Seitenbilder und extrahierter Text
——

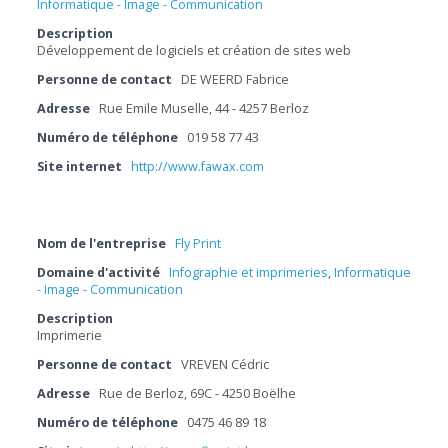
Informatique - Image - Communication
Description
Développement de logiciels et création de sites web
Personne de contact
DE WEERD Fabrice
Adresse
Rue Emile Muselle, 44 - 4257 Berloz
Numéro de téléphone
019 58 77 43
Site internet
http://www.fawax.com
Nom de l'entreprise
Fly Print
Domaine d'activité
Infographie et imprimeries
,
Informatique
- Image - Communication
Description
Imprimerie
Personne de contact
VREVEN Cédric
Adresse
Rue de Berloz, 69C - 4250 Boëlhe
Numéro de téléphone
0475 46 89 18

——

Suchen Sie in den Einträgen oben jede Zeile, die die Zeichenfolge „Berloz“ enthält, und schreiben Sie diese Zeilen ab. Groß- und Kleinschreibung ist dabei zu beachten.

Rue Emile Muselle, 44 - 4257 Berloz
Rue de Berloz, 69C - 4250 Boëlhe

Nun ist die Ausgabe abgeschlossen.